Somehow they let a relatively positive story from Iraq get through.
Gradually, ever so imperceptibly, the ground is beginning to shift.The legions of American soldiers who not so long ago erected checkpoints and roared across the capital, guns pointed out of their Humvees, have diminished.
In their place, Iraqi officers are manning checkpoints and swooping down on suspected criminal gangs. Led by their American counterparts, Iraqi soldiers are combing through palm groves in search of weapons caches. One vanguard unit of the new Iraqi Army, known as the Iraqi Intervention Force, is allowed to patrol the streets without Americans.

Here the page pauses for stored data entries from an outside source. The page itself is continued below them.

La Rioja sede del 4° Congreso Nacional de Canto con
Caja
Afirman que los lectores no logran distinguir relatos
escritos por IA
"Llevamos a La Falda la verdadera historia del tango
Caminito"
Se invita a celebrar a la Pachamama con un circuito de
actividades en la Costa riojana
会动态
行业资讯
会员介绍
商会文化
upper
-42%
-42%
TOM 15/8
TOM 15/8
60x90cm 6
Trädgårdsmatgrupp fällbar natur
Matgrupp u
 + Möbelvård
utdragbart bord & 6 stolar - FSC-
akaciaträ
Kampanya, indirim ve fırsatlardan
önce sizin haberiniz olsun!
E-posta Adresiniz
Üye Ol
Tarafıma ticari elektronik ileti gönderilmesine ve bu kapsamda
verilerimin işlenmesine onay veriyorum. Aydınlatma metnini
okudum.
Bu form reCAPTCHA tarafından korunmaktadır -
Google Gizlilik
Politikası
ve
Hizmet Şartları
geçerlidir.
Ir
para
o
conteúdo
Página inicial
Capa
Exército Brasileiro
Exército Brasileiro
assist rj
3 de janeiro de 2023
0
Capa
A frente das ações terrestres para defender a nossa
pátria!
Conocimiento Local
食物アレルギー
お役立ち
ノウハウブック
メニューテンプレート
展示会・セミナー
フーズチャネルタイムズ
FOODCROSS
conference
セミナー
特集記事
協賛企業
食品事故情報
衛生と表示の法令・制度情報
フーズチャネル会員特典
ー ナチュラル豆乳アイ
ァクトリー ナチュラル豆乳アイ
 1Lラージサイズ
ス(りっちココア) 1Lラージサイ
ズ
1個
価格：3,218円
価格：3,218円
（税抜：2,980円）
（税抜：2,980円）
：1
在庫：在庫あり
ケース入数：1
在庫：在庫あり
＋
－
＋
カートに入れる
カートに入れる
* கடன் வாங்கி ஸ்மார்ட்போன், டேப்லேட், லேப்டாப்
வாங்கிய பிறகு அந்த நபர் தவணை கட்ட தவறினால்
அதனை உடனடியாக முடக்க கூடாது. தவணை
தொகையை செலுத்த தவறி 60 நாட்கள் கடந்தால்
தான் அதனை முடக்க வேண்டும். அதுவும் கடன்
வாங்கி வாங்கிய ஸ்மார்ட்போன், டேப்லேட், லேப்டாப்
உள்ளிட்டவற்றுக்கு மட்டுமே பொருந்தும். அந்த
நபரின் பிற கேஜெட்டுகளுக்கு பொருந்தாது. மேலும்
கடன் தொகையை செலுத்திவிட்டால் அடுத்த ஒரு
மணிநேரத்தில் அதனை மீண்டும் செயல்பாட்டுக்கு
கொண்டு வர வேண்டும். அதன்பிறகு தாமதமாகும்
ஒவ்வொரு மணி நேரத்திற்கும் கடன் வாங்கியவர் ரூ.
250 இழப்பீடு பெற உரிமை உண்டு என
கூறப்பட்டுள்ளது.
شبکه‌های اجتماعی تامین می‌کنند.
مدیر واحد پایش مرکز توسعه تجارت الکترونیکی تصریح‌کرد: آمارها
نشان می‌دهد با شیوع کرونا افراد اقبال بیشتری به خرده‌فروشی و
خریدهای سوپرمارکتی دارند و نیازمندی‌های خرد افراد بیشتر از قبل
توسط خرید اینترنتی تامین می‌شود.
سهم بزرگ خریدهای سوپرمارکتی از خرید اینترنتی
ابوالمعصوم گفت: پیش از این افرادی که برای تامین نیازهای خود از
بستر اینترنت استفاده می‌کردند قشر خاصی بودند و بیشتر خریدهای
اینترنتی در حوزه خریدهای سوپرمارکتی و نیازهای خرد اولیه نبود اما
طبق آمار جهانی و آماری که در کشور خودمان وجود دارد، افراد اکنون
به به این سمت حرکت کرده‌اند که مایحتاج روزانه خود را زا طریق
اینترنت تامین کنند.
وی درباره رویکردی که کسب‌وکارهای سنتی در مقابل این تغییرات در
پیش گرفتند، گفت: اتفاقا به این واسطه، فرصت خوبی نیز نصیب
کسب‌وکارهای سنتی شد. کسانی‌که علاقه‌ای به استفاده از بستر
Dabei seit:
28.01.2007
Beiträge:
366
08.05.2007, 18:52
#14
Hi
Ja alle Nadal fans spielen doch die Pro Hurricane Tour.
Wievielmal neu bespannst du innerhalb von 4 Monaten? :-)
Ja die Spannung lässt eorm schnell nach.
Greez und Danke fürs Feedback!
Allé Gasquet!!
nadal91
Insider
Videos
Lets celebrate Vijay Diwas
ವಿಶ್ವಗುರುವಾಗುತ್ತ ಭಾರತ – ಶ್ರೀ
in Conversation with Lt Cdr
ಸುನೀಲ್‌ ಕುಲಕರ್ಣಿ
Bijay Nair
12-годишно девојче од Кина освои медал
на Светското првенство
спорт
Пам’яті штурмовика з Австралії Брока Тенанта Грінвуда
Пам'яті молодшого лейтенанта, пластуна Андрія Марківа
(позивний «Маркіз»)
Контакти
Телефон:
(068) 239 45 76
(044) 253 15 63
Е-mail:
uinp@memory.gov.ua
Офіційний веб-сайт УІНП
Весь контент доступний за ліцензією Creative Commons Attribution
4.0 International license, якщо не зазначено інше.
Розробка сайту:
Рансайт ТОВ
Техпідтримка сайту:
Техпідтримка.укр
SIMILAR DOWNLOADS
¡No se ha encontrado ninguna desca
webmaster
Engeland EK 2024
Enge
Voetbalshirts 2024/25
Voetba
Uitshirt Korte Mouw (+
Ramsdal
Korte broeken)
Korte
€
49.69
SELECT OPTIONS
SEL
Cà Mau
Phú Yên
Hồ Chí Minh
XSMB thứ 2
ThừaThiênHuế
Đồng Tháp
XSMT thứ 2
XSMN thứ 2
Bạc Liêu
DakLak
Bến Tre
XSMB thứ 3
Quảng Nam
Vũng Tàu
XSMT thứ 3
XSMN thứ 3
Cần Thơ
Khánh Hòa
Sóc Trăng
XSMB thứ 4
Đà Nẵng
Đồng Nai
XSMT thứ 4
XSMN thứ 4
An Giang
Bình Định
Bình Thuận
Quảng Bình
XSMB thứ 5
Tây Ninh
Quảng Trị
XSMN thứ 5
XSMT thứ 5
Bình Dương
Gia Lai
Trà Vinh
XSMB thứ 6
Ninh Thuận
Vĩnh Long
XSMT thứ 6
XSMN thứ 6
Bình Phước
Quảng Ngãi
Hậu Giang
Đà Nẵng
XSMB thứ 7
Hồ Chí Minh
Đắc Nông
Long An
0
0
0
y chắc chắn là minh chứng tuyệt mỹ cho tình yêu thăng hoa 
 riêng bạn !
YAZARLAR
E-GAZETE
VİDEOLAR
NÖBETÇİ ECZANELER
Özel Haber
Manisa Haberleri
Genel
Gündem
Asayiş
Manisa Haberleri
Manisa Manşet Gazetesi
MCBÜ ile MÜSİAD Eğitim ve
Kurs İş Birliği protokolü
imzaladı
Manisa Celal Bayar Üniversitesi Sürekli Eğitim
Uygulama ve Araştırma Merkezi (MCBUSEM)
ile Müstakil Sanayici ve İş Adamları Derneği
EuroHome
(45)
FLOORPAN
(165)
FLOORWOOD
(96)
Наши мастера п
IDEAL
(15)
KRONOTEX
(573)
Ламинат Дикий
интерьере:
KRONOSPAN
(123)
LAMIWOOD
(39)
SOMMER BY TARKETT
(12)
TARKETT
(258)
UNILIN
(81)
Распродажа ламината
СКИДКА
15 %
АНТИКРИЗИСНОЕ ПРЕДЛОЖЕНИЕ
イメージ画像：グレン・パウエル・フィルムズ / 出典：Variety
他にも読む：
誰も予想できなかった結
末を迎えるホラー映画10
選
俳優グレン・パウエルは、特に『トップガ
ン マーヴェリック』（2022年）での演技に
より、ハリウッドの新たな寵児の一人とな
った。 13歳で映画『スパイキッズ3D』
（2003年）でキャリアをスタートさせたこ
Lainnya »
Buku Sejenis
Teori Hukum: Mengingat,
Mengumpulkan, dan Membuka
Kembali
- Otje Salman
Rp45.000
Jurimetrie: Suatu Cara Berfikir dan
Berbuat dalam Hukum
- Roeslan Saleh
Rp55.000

More and more, the public face of security here is Iraqi.
...
The change is part of a calibrated American strategy to win confidence among ordinary Iraqis essentially by not being so visible.That strategy is also evident in the actions of American civilian leaders here. The American ambassador, John D. Negroponte, has kept a conspicuously low profile. No longer are there near-daily news briefings in English by an American overseer or military officer. Instead there are addresses to the news media, often in a mixture of Arabic and English, by newly appointed Iraqi officials.
In your standard piece in say the Washington Post or the L.A. Times that retreat of US personnel from the spotlight would be portrayed as a failure; as proof that our strategy in Iraq hadn't worked. Never mind that it IS our strategy in Iraq.